Problem
Without the pictures, repeat the listing character for character.

══ Available data

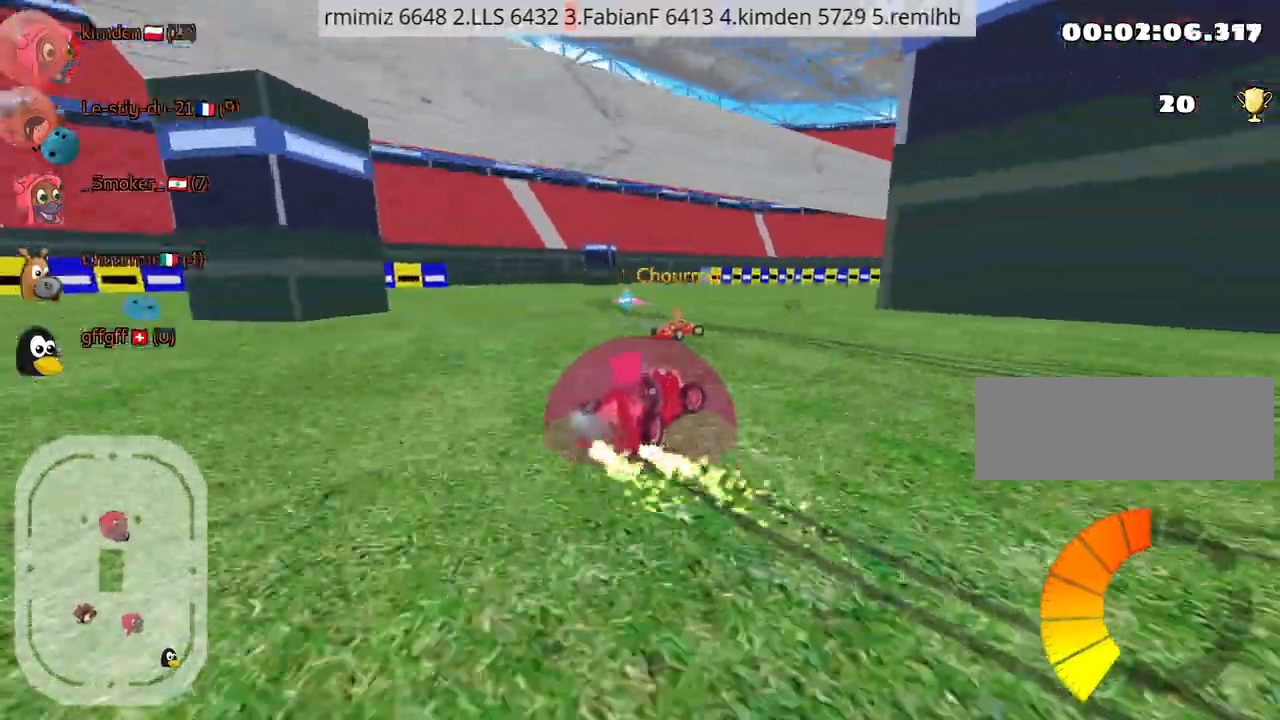
{"keys": ["up"], "events": []}
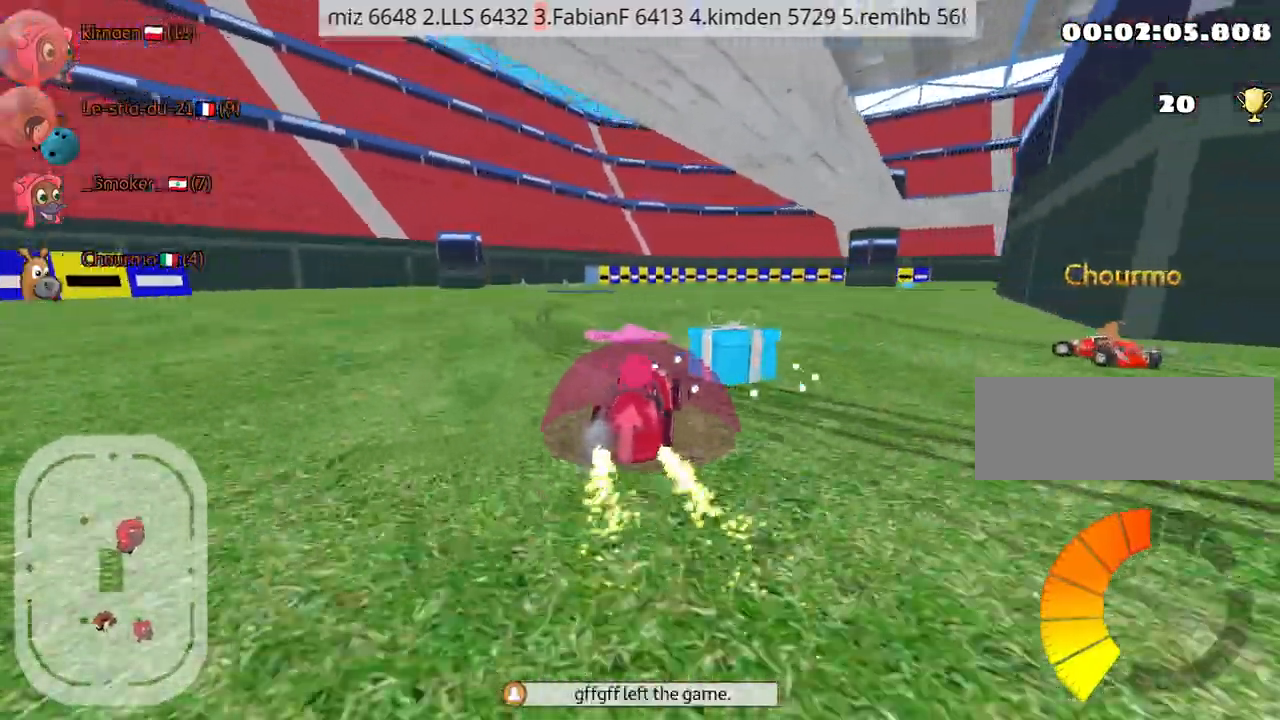
{"keys": ["left", "nitro", "up"], "events": [[34, "left", "down"], [184, "nitro", "down"]]}
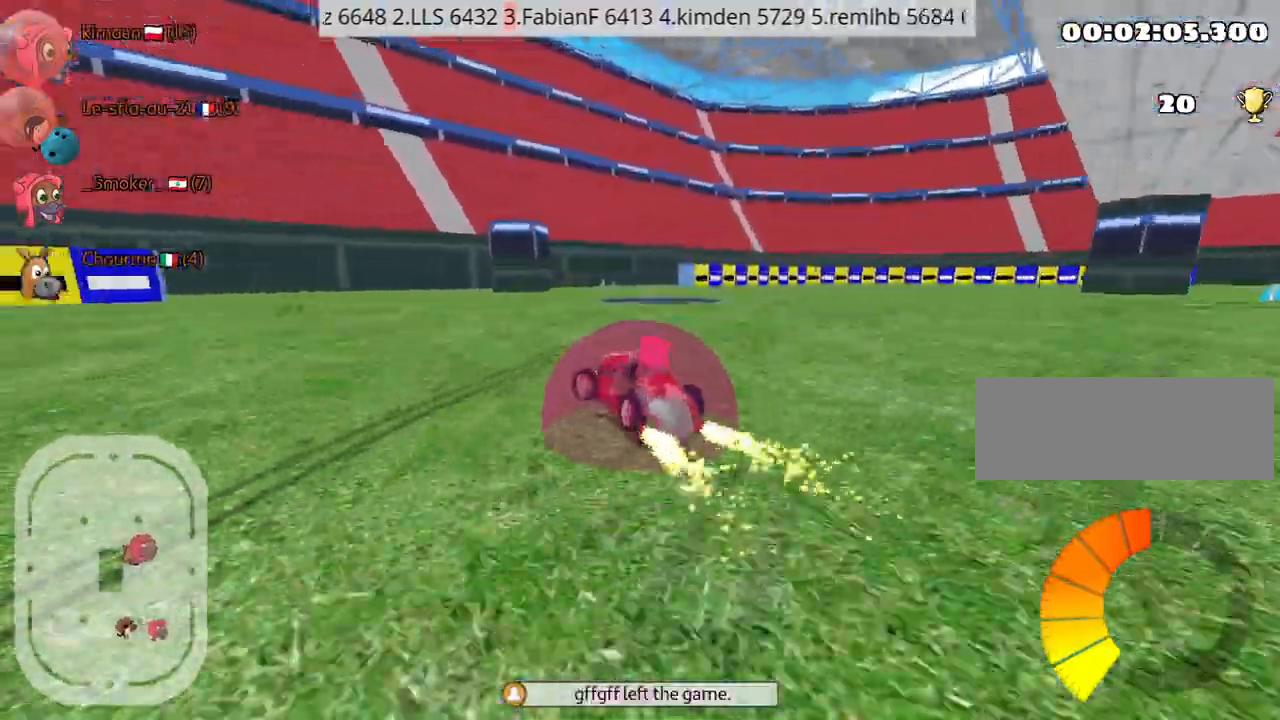
{"keys": ["right", "up"], "events": [[184, "nitro", "up"], [217, "left", "up"], [300, "right", "down"]]}
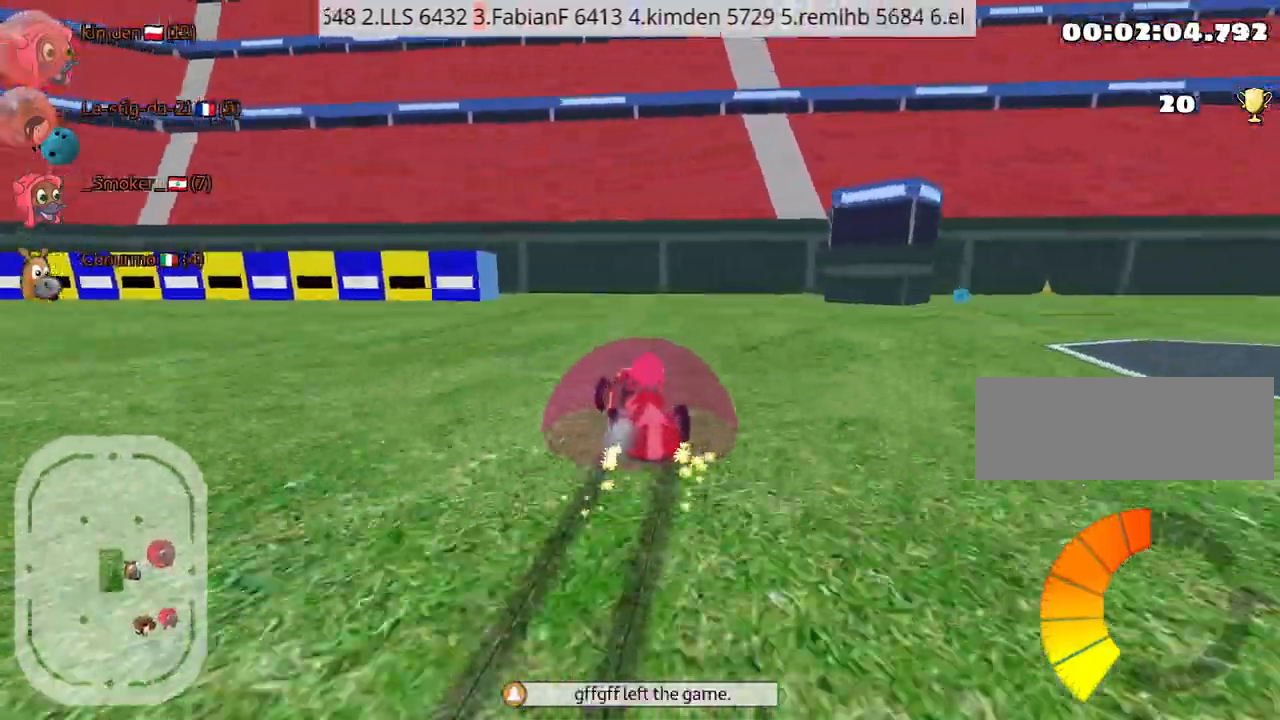
{"keys": ["left", "up"], "events": [[150, "right", "up"], [167, "left", "down"]]}
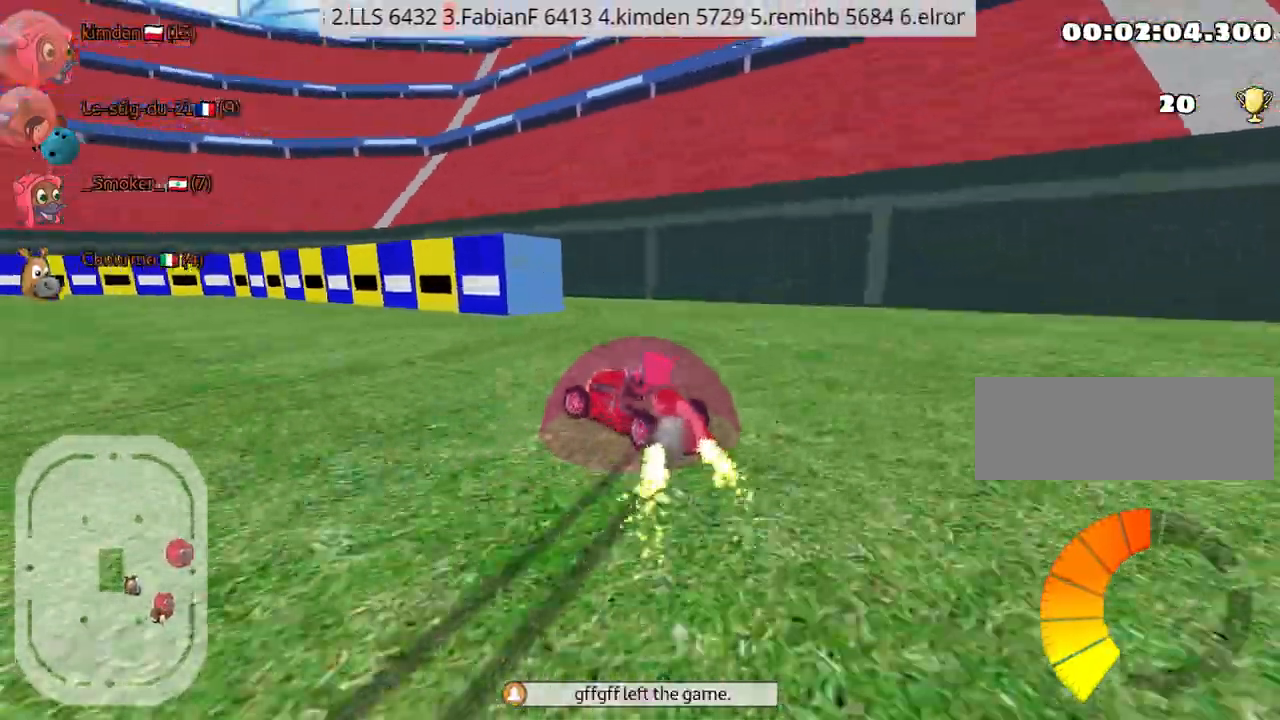
{"keys": ["up"], "events": [[467, "left", "up"]]}
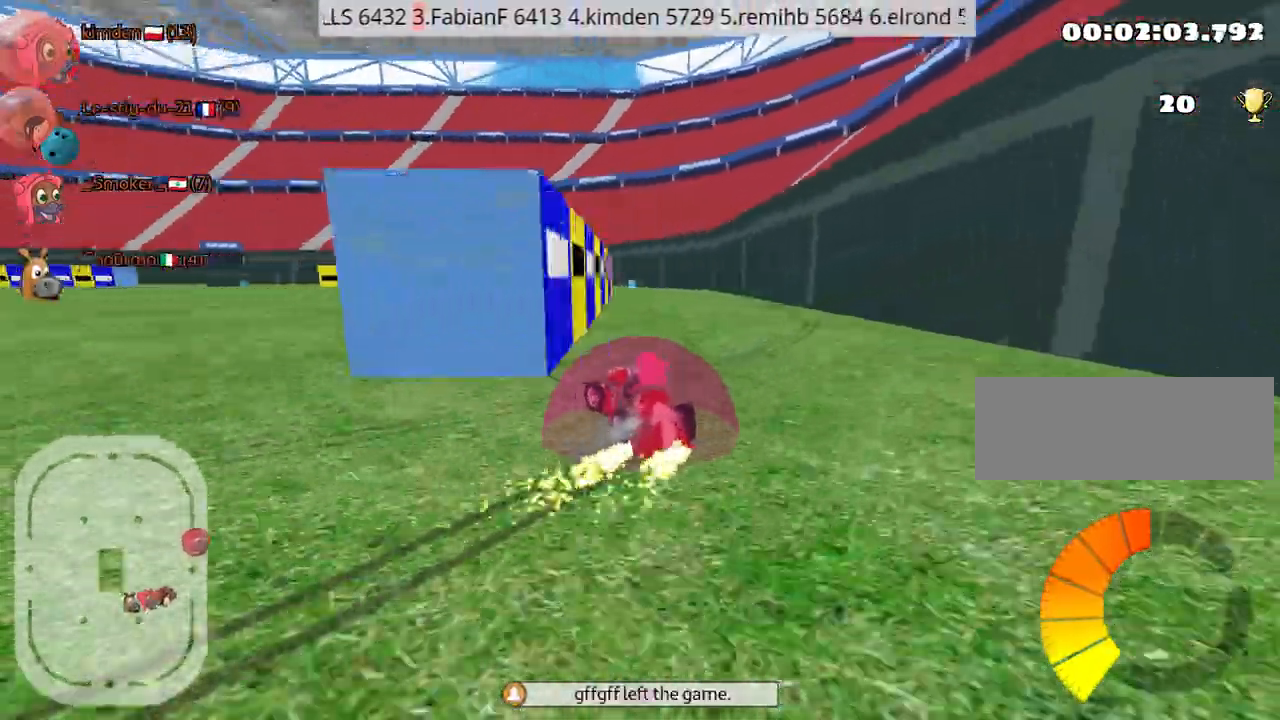
{"keys": ["up"], "events": []}
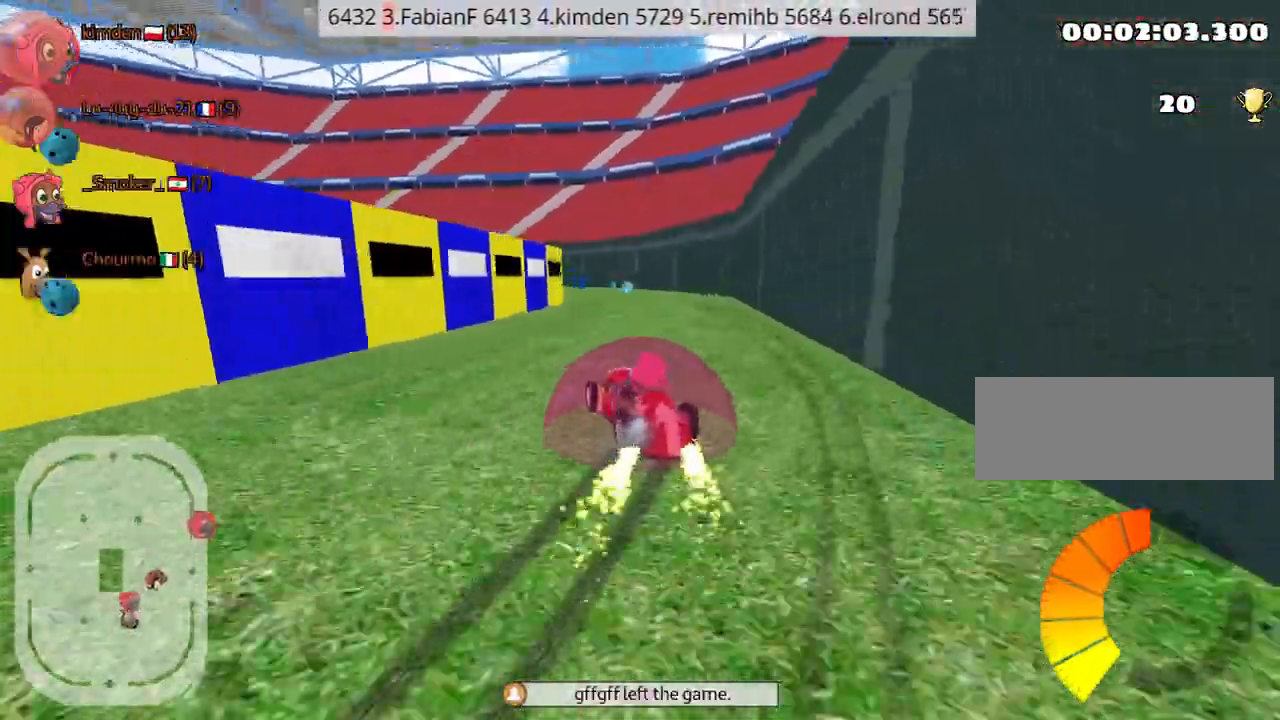
{"keys": ["nitro", "right", "up"], "events": [[150, "right", "down"], [267, "nitro", "down"]]}
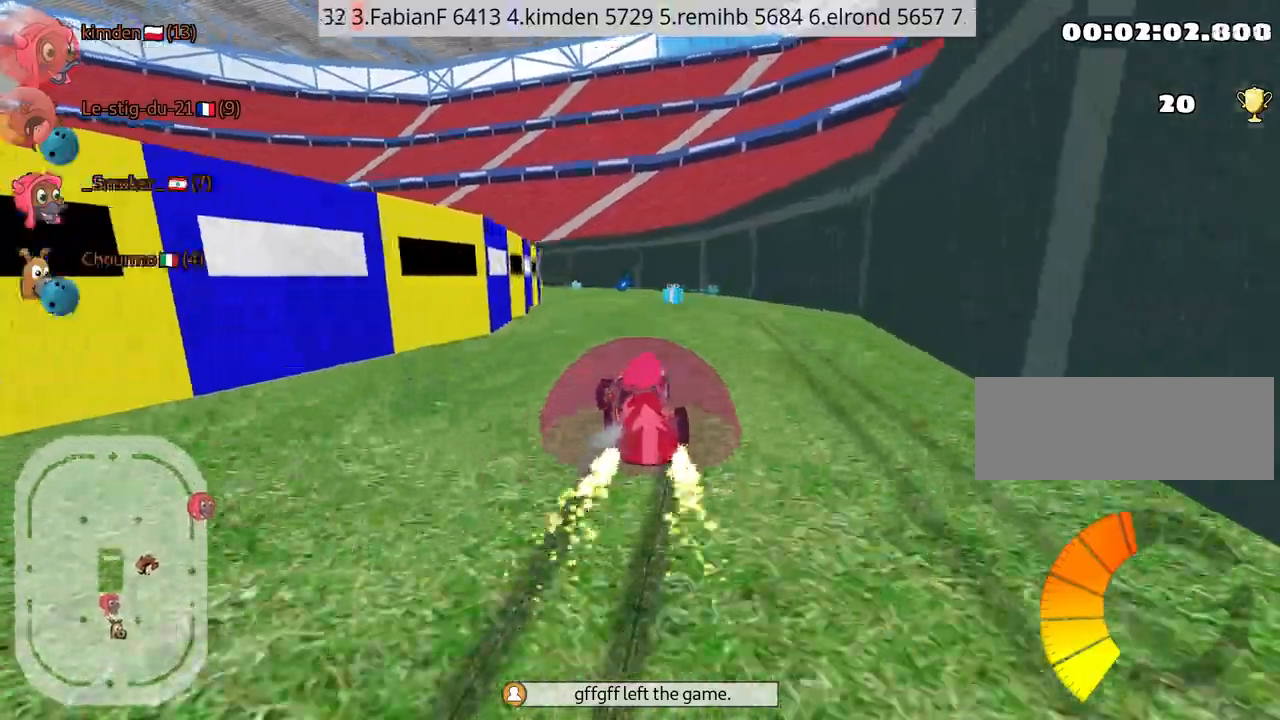
{"keys": ["left", "up"], "events": [[84, "nitro", "up"], [350, "right", "up"], [484, "left", "down"]]}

════

Result for this task
{"keys": ["up"], "events": []}
{"keys": ["left", "nitro", "up"], "events": [[34, "left", "down"], [184, "nitro", "down"]]}
{"keys": ["right", "up"], "events": [[184, "nitro", "up"], [217, "left", "up"], [300, "right", "down"]]}
{"keys": ["left", "up"], "events": [[150, "right", "up"], [167, "left", "down"]]}
{"keys": ["up"], "events": [[467, "left", "up"]]}
{"keys": ["up"], "events": []}
{"keys": ["nitro", "right", "up"], "events": [[150, "right", "down"], [267, "nitro", "down"]]}
{"keys": ["left", "up"], "events": [[84, "nitro", "up"], [350, "right", "up"], [484, "left", "down"]]}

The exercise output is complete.